[Electronics source listings]
◇ ◇ ◇ ◇ ◇ ◇ ◇
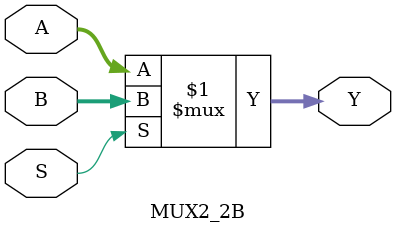
<source format=v>
module MUX2_2B (A,B,S,Y);
    input [1:0]  A,B;
    input S;
    output [1:0] Y;
    assign Y = (S)? B: A; 
endmodule

</source>
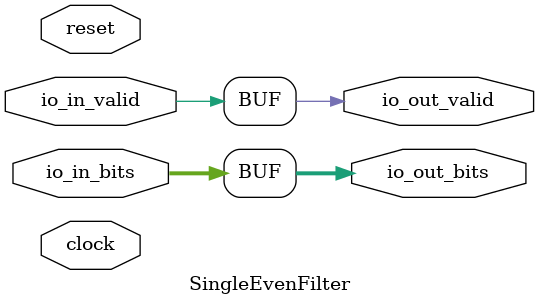
<source format=v>
module SingleEvenFilter(
  input         clock,
  input         reset,
  input         io_in_valid,
  input  [15:0] io_in_bits,
  output        io_out_valid,
  output [15:0] io_out_bits
);
  assign io_out_valid = io_in_valid; // @[SingleEvenFilter.scala 45:10]
  assign io_out_bits = io_in_bits; // @[SingleEvenFilter.scala 45:10]
endmodule

</source>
◇ ◇ ◇ ◇ ◇ ◇ ◇
Using the data above, report how many lines include the string "assign" and add nothing to the number.

3